I would do the Urkel Dance after a great solve.


----------



## IamWEB (May 25, 2009)

The Mail's Arrived!!!

Oh look, a Mr. J. White lawsuit against Shoot. Cubing is serious business.


----------



## andatude (May 25, 2009)

I do the fist pump then stand up and go to the toilet  lol


----------



## FrankLZ (May 25, 2009)

I think that it should be whatever just comes naturally to you in the moment. Nothing too exaggerated and nothing ridiculously muted (ie no acting).


----------



## qqwref (May 25, 2009)

I typically go "yesssss" or "heh." when I get a good solve or a PB. But if it's something really awesome, like I broke a barrier, I'll usually go walk around a bit because I'm so amazed that I got that time.


----------



## rachmaninovian (May 25, 2009)

i broke my 5x5 pb single on the train and I went okay....wasn't that excited or anything...

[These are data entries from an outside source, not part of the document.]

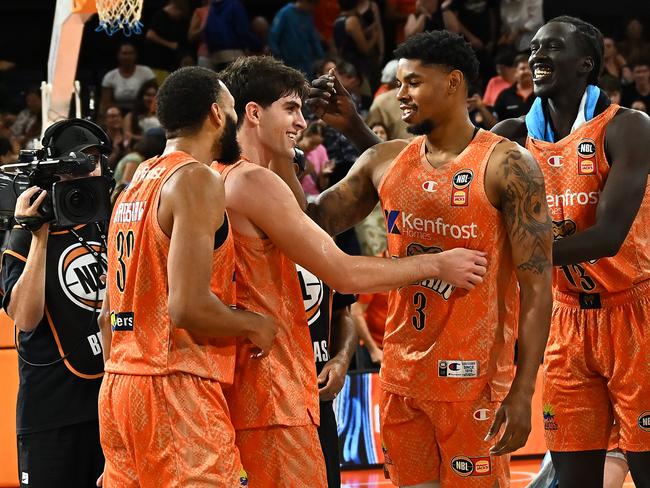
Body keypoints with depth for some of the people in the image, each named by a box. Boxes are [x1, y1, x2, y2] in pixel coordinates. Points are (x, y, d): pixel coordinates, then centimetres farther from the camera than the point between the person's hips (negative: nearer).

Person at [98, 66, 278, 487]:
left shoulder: (135, 186, 17)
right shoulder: (197, 180, -10)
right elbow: (188, 306, -21)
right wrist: (255, 325, -5)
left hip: (119, 386, 9)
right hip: (177, 389, -9)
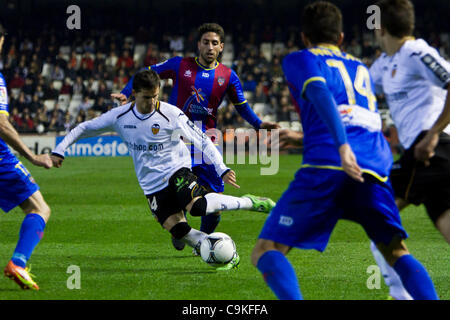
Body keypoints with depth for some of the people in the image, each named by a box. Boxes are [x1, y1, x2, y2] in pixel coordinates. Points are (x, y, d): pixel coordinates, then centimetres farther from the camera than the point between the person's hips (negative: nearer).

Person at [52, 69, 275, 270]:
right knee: (177, 229, -14)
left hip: (176, 172, -4)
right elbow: (85, 128, 11)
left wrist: (222, 169, -18)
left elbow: (202, 141, -8)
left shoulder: (171, 115, -11)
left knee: (197, 206, -33)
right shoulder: (120, 116, -1)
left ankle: (248, 202, -14)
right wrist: (59, 150, 2)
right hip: (152, 186, 4)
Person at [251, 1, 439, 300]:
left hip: (327, 165, -4)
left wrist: (342, 145, -19)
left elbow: (320, 93, -6)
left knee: (266, 251, 0)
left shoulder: (299, 60, 16)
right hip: (375, 168, 4)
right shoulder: (361, 68, 32)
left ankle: (292, 298, -29)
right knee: (397, 252, 17)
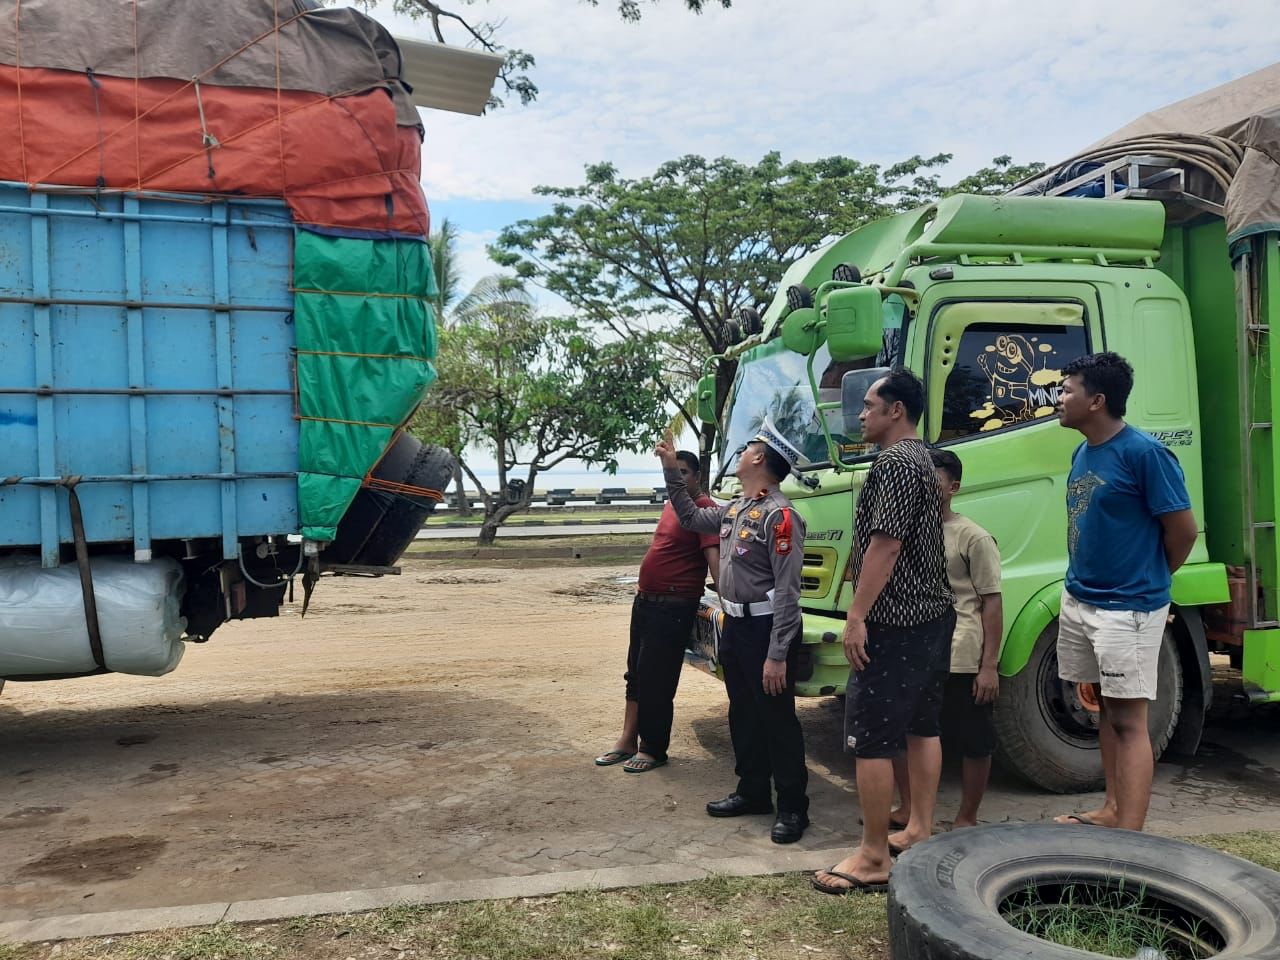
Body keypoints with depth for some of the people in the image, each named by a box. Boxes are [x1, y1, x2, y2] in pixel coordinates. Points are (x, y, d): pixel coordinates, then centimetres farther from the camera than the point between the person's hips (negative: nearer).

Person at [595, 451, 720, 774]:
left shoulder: (704, 509, -15)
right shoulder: (670, 505, 14)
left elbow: (714, 556, -25)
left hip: (672, 607, -10)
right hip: (645, 601, 10)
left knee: (656, 680, -1)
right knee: (636, 674, 16)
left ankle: (653, 750, 13)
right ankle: (627, 741, 28)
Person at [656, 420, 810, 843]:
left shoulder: (779, 515, -19)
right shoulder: (735, 508, 10)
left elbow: (787, 592, -22)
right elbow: (691, 518, 29)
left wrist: (777, 655, -24)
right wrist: (671, 472, 21)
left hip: (766, 629, -9)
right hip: (735, 626, 9)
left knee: (777, 719, 1)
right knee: (743, 714, 18)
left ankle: (793, 808, 13)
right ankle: (752, 791, 32)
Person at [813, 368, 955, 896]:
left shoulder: (894, 463, -16)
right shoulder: (922, 459, 17)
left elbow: (885, 544, -23)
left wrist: (857, 614, -21)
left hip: (895, 622, -11)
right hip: (934, 614, 11)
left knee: (870, 739, -6)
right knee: (921, 727, 17)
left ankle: (872, 858, 0)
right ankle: (920, 830, 27)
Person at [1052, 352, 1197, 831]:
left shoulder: (1144, 453, -16)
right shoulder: (1082, 454, 9)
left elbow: (1183, 530, -12)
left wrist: (1147, 581, 2)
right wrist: (1083, 584, 10)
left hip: (1127, 610, -8)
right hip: (1078, 602, 8)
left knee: (1129, 720, -4)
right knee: (1105, 709, 17)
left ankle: (1129, 835, 0)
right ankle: (1112, 810, 29)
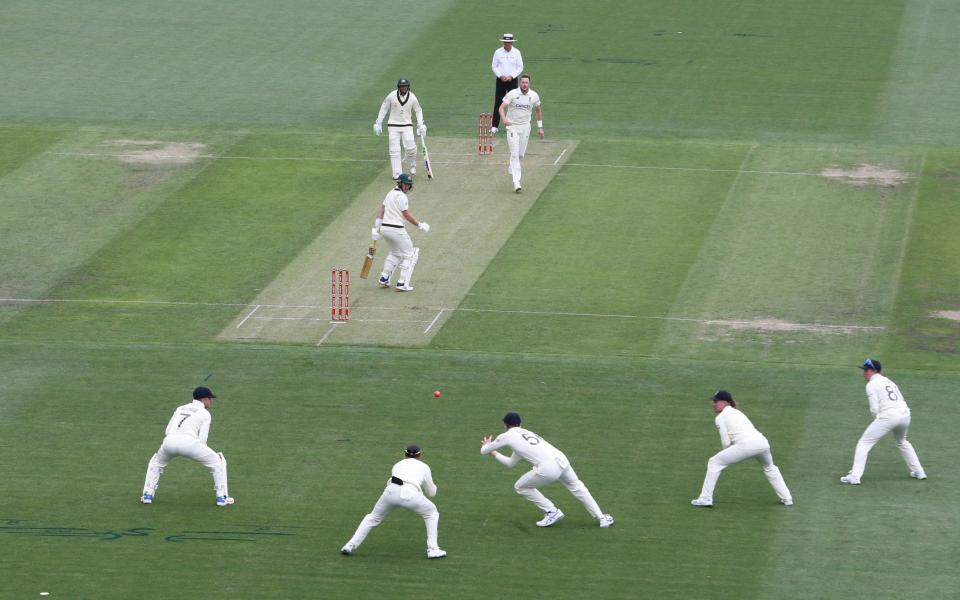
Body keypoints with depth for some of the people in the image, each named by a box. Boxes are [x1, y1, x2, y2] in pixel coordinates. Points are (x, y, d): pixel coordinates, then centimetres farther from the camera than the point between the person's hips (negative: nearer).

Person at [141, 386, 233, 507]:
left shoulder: (180, 409, 30)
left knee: (155, 463, 35)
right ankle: (222, 497, 11)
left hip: (169, 441, 4)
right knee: (218, 462, 14)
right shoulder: (205, 413, 15)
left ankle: (147, 495, 24)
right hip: (189, 442, -4)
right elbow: (202, 440, 7)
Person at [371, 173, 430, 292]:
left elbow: (381, 210, 14)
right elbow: (407, 215, -14)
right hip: (396, 230, -9)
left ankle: (384, 279, 24)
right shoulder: (401, 196, -13)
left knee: (395, 253, 28)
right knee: (409, 255, 4)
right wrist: (419, 225, -3)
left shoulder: (390, 193, 13)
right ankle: (402, 283, -3)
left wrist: (376, 227, 15)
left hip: (384, 228, 9)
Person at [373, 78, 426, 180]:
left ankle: (412, 166, 16)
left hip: (407, 126, 0)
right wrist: (377, 123, 0)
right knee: (394, 150, -5)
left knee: (410, 147, -12)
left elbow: (418, 111, 7)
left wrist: (421, 125, -4)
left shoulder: (412, 98, -5)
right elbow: (383, 109, 2)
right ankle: (397, 173, 0)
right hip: (393, 126, 0)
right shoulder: (392, 96, -8)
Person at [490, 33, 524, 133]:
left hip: (512, 80, 0)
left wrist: (511, 76, -11)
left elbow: (520, 67, 1)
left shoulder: (516, 52, 0)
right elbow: (494, 66, 3)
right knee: (498, 103, -2)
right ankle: (494, 126, -2)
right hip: (500, 80, 0)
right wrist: (500, 76, -11)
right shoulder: (498, 52, 0)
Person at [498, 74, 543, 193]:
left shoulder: (534, 96, -3)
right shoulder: (512, 94, -13)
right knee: (515, 154, -11)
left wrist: (540, 127, 13)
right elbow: (502, 107, -19)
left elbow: (538, 111, 13)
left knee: (521, 154, 9)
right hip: (512, 126, -3)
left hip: (525, 126, 3)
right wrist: (504, 119, -38)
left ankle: (511, 167, 43)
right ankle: (516, 182, -14)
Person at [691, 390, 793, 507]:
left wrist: (729, 456, 22)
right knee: (770, 468, 36)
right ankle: (787, 499, 35)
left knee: (714, 462, 7)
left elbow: (726, 442, 3)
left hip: (746, 445, -7)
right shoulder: (737, 412, 31)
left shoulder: (721, 417, 8)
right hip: (762, 442, 7)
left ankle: (706, 498, 2)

when I first subed 3 for 5x5 it was on the bus...i went "yes!" with a fist 
I remembered when I first broke 1:50 I swam on the floor for 5 minutes 
so really...it depends on the environment...and my mood...


----------



## gavnasty (May 25, 2009)

i give a little 'whoo'


----------



## Sin-H (May 25, 2009)

Fist bump and maybe a whispered "ya" or "yes"
but when people are watching or in competition, I do a "Hoppa Hoppa" or a "de base!" or a "yes" while hitting my fist up into the air.


----------



## Robert-Y (May 25, 2009)

Whenever I break a computer WR on hi-games.net, I usually type loads of exclamation marks into the chat box e.g. "!!!!!!!!!!!!!!!!!!!!!"


----------



## soccerking813 (May 25, 2009)

I just broke my personal best for 3x3, and I said "Yessssssssssssssssss" like hissing. And then turned halfway around in my chair and did a small two-handed fist pump. For the next one I am going to do this.


----------



## Haste_cube (May 25, 2009)

Nothing special, just now I just said "yes!" then I open my computer and go to speedsolving.com and post this


----------



## sooland (May 25, 2009)

I do the Yu fist thingy, say woah, and go tell my brother.


----------



## Ryanrex116 (May 27, 2009)

IamWEB said:


> Hadley4000 said:
> 
> 
> > Ryanrex116 said:
> ...



I think ill just do the "Woooooaaaa ho ho!" myself from now on.


----------



## shelley (May 27, 2009)

http://www.youtube.com/watch?v=-HbAbIlwz_I#t=1m33s

http://www.youtube.com/watch?v=QMfxqP90TFM#t=0m16s


----------